Raymer is a former patent attorney who helped make 2004 a great year for PokerStars. For the second year in a row, the winner of the WSOP main event got in for much less than the $10,000 buy-in by qualifying on PokerStars. Raymer got in it by winning a $160 shootout. Then, he blasted through a field of 2,576 players to win $5 million, the championship, and a life dedicated to poker. The next year, he pulled off what some poker players and fans believe is the most astounding accomplishment in WSOP history when he nearly won the main event again. He ended up finishing 25th in the event that attracted 5,619 players.

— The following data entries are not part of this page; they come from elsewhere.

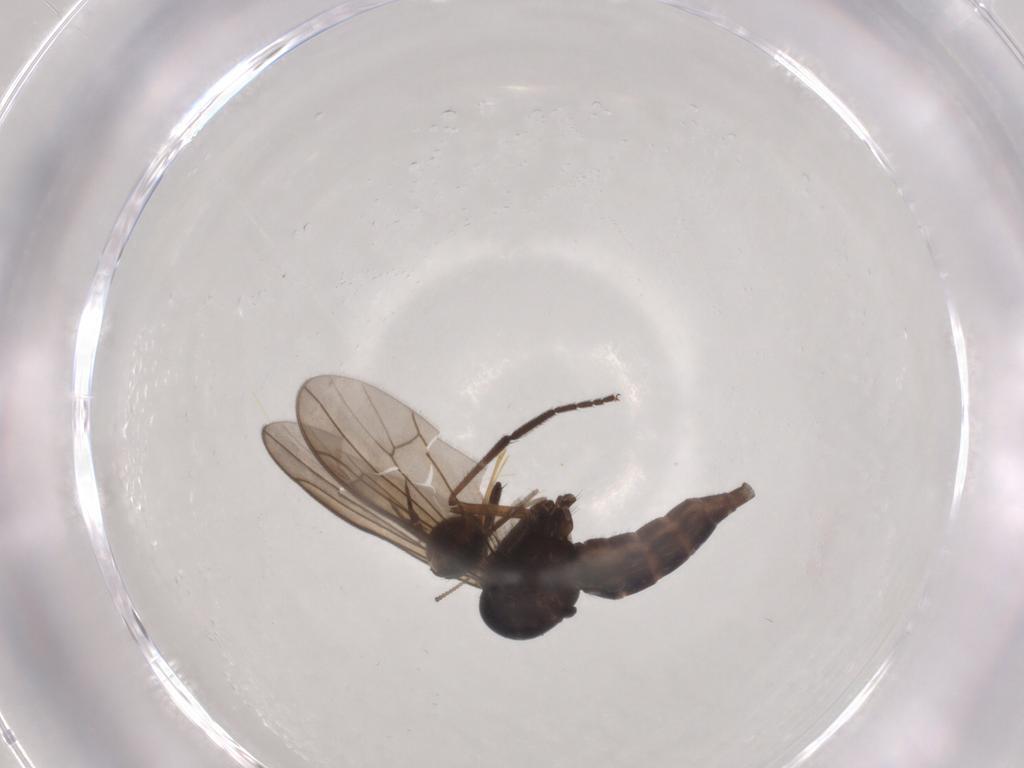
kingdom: Animalia
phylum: Arthropoda
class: Insecta
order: Diptera
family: Empididae
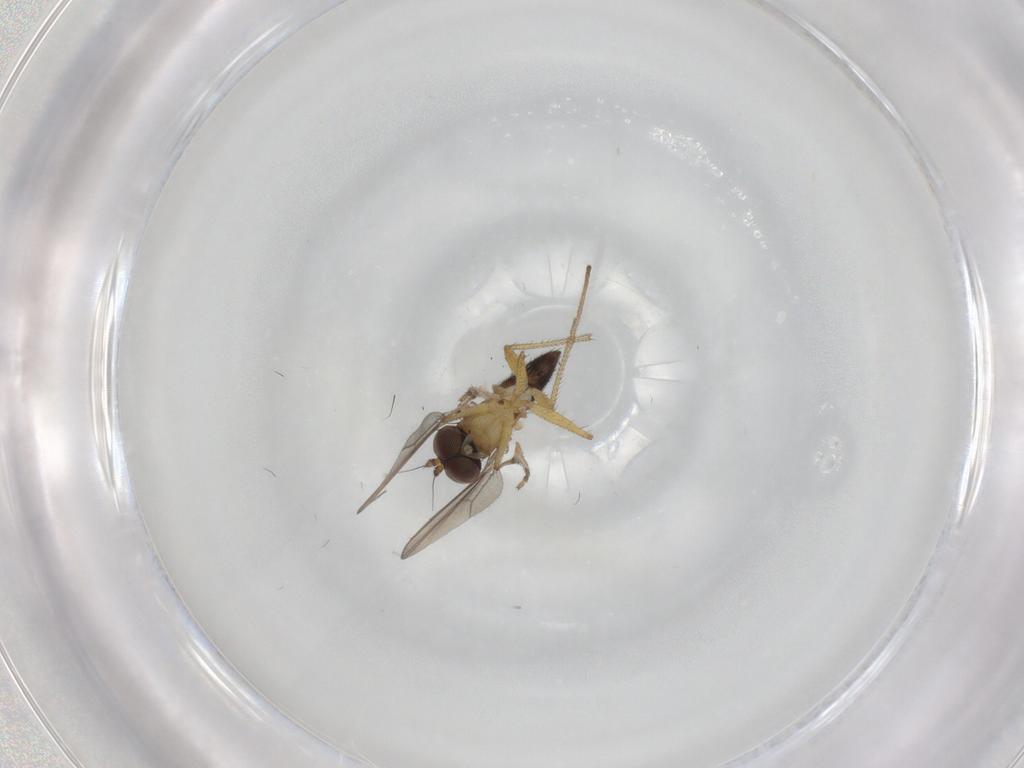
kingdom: Animalia
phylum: Arthropoda
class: Insecta
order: Diptera
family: Dolichopodidae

Fellow Team PokerStars member Joe Hachem won it.

Joe Hachem

Hachem won the WSOP championship in 2004, but he did not qualify for the main event through PokerStars. The online site scooped him up soon after he won the event and its $7.5 million prize. Since then, he has won more than $2.76 million playing tournament poker, most of which came from his December victory in the World Poker Tour Five-Diamond World Poker Classic.

Barry Greenstein

Greenstein is a two-time WPT event winner and owns two WSOP bracelets. He's cashed in 11 WPT events and made four final tables. In the WSOP, he's cashed in more than 20 events, and the money he wins on the tournament circuit goes to charity. Like many of the top players, playing high-stakes cash games is where Greenstein excels. A regular in the largest buy-in games in the country, he's won millions playing poker.

He's also the author of the fantastic poker book Ace on the River, and always carries a copy of one with him when he plays. If and when he gets knocked out of a tournament, he signs a copy, including how the hand played out, and gives it to the player who did the dirty deed.

Humberto Brenes

How do you say shark in Spanish? Why, it's Humberto, of course. The Costa Rican poker star has been playing tournament poker for years, and his first major cash came in the 1987 WSOP main event, when he finished 14th. It paid only $12,500. He owns two WSOP bracelets, and in 2006, he cashed in eight WSOP events, tying Phil Hellmuth's record for single WSOP cashes. With Latin America considered to be another untapped online poker market, Brenes is an important member of Team PokerStars. He's also one of the most entertaining players to watch, and often breaks out into song at the table and is rarely without a smile.